Objective 4.2 – Configure advanced HA deployments Print E-mail
Written by Matthijs van den Berg   
Thursday, 26 March 2009 11:08

Knowledge

  • Describe guidelines for restart priority and isolation response.
    A host in a VMware HA cluster might lose its console network connectivity. Such a host is isolated from other hosts in the cluster. Isolation is a special case in which an ESX Server host has not actually failed, but its service console network is broken (for example, due to switch failure, Ethernet adapter failure, or some similar cause). Isolation is handled as a special case of failure in VMware HA. The isolated host intentionally shuts down the virtual machines running on that host, so they can be restarted on hosts in the cluster that are not isolated.

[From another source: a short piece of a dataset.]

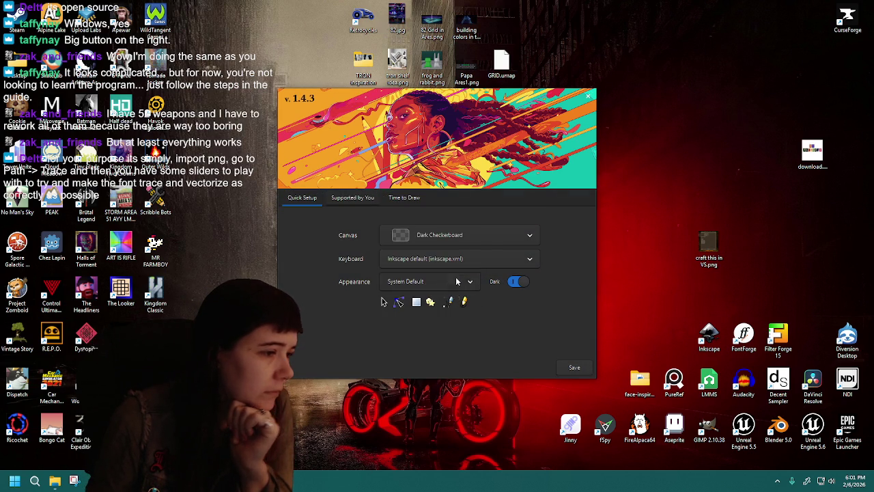
click(459, 283)
click(438, 228)
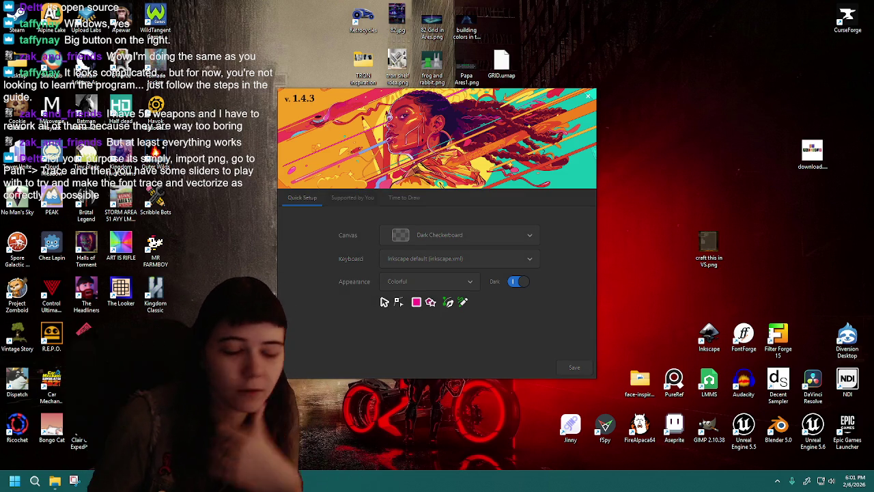
click(445, 283)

    By default, about 12 seconds after heartbeats have ceased arriving, the isolated host itself starts a special procedure called isolation response. This typically involves shutting down its virtual machines. About 15 seconds after the start of the isolation event, other hosts in the cluster consider that isolated host as failed and attempt to restart the virtual machines. You can change both of these timeout values from their defaults using VMware HA advanced options in VirtualCenter.

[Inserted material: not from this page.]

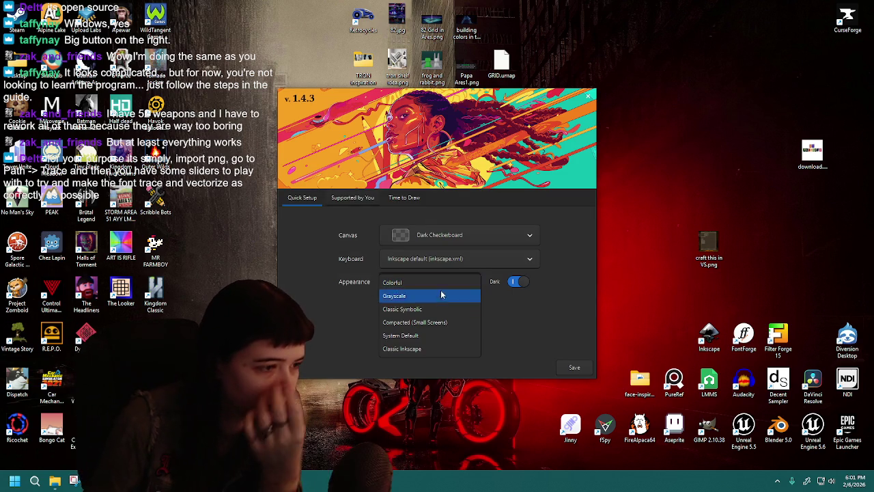
click(440, 344)
click(464, 287)
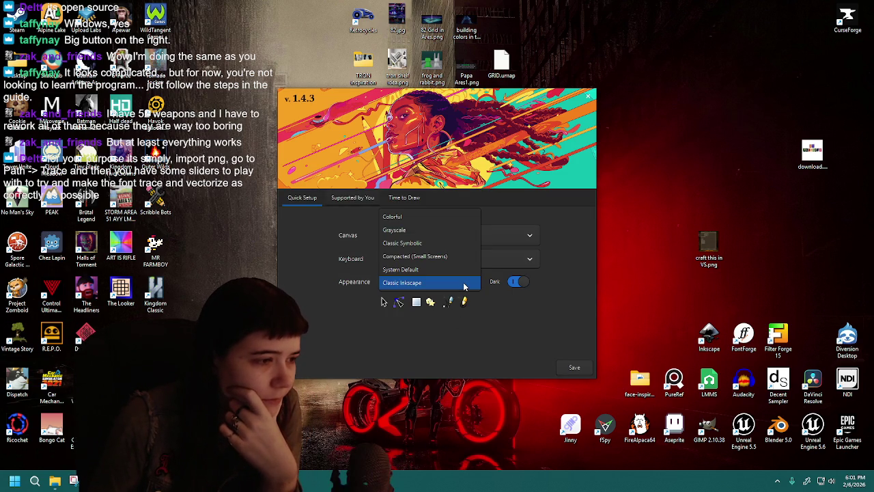
click(434, 216)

    You need to make sure that there are enough resources in the cluster the account for host failures. Each VM that was killed on a ESX host failure needs to be restarted on another ESX host. The HA process also uses some resources.
  • Explain how to customize a typical HA deployment
    There are a couple of customizations that you can perform on a HA deployment. 
    • Change the restart priority of a VM
    • Change the isolation response of a VM
    • Add a second service console to counter non disruptive malfunctions on the primary service console
    • Use DNS name resolving instead of host files
  • Understand HA communication (heartbeat)
    HA is configured on ESX server level. The Virtual Center server is only used for configuring HA, not for the operation. For HA to work the ESX hosts communicate with each other. This communication is called the heartbeat. The VMware HA agent placed on each host maintains a heartbeat with the other hosts in the cluster using the service console network. Each server sends heartbeats to the others servers in the cluster at five-second intervals. If any servers lose heartbeat over three consecutive heartbeat intervals, VMware HA initiates the failover action of restarting all affected virtual machines on other hosts.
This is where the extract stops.